Chevy Volt bottom line: EPA rating: 35-mile electric-only range, total gasoline-electric range of 380 miles; 93 mpg-equivalent in electric mode, 36 mpg for gasoline engine. Cost for a full charge: about $1.50. Sticker price: $37,579 to $46,265.

A question of price

An unlikely political couple — U.S. Rep. Peter Welch, D-Vt., and his 2010 Republican rival-turned-car-salesman Paul Beaudry — drove together in an i-MiEV to a morning news conference earlier this month outside City Market.

Beaudry provided a running commentary on the car’s finer points as Welch drove. The congressman praised the little car and demonstrated how well the brakes work when he had to slam on them to avoid an errant pickup truck in the grocery parking lot.

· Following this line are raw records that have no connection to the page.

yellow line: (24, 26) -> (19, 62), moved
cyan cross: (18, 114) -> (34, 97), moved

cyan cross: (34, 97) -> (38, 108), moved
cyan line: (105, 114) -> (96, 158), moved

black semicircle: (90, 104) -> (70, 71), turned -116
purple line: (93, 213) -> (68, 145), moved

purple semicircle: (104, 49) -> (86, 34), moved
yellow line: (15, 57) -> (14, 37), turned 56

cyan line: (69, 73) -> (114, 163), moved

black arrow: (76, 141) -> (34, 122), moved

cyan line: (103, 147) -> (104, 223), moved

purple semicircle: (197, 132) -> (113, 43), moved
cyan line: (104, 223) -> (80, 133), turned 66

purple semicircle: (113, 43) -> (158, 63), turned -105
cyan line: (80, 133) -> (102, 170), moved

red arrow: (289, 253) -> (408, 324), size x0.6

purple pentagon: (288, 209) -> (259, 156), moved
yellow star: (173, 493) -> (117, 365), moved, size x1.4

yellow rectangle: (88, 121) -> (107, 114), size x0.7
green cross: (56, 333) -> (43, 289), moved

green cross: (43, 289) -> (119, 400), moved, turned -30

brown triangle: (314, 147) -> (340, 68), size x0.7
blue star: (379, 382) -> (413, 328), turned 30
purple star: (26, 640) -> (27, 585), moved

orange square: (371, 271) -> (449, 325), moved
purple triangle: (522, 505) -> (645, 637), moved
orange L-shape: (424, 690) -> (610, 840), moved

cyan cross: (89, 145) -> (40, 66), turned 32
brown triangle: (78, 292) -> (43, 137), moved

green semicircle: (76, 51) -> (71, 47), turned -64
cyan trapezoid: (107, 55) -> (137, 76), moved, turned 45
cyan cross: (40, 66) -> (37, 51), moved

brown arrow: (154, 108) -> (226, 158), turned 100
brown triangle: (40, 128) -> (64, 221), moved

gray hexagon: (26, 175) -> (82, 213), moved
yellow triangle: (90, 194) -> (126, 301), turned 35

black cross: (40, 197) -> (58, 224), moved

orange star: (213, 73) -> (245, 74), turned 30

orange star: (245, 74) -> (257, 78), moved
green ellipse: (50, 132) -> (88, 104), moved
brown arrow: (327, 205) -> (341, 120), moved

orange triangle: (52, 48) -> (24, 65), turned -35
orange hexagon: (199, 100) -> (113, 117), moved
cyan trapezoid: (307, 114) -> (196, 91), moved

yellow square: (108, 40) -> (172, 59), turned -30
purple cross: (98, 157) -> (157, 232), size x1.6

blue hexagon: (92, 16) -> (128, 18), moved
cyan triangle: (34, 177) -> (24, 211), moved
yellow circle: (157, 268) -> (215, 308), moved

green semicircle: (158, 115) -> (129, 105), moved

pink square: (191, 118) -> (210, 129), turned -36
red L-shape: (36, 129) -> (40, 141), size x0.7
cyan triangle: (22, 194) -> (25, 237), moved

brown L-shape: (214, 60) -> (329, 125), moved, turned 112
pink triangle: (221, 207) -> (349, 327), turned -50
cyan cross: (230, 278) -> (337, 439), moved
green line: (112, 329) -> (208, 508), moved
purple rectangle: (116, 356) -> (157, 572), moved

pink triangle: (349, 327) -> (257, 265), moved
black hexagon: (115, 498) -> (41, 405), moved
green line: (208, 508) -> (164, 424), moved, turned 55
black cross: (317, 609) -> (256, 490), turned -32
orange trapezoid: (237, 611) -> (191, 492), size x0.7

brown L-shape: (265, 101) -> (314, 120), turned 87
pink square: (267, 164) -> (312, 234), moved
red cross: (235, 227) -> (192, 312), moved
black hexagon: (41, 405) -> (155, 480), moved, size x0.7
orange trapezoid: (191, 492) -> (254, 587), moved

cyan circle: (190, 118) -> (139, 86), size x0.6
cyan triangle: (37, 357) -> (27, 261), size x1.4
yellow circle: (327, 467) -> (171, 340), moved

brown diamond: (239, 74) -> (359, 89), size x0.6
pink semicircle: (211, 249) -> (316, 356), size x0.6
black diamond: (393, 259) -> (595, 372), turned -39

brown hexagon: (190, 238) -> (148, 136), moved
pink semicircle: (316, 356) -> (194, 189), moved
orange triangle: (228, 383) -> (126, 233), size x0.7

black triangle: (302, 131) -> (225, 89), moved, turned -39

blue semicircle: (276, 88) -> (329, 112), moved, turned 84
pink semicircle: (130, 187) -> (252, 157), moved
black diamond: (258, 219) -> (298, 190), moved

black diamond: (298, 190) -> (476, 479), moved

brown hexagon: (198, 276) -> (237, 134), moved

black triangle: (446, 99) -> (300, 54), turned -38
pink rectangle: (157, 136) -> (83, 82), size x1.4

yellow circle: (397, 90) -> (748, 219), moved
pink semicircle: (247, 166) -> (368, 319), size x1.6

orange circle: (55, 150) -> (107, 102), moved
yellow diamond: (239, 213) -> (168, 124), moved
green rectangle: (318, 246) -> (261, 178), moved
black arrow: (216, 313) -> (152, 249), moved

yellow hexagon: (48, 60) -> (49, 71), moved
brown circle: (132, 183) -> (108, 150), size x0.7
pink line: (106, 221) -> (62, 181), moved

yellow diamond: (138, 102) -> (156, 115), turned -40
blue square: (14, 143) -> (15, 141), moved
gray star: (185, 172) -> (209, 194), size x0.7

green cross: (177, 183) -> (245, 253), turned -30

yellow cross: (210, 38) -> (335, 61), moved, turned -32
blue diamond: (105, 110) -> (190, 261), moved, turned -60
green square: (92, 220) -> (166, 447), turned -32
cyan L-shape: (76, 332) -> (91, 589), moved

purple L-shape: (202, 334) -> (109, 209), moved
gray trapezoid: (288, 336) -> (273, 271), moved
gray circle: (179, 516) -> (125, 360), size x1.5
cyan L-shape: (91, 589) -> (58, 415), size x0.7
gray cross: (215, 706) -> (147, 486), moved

Beaudry ran as a small-government, tea-party-supporting conservative, but this day he smiled supportively as Welch made a pitch for government investment in the transition to electrified transportation.

“I see the free market taking over some day, but government needs to give us a kick-start,” Beaudry said later.

Welch called for preserving the $7,500 tax credit for electric car purchases, one way to address a main complaint about electric cars: Their initial purchase price is too high.

A recent study commissioned by the New York Times found that — despite the much cheaper cost of fuel — owners of plug-in electric cars would have to own the cars for eight years or more before they saved money compared with a conventional gasoline car.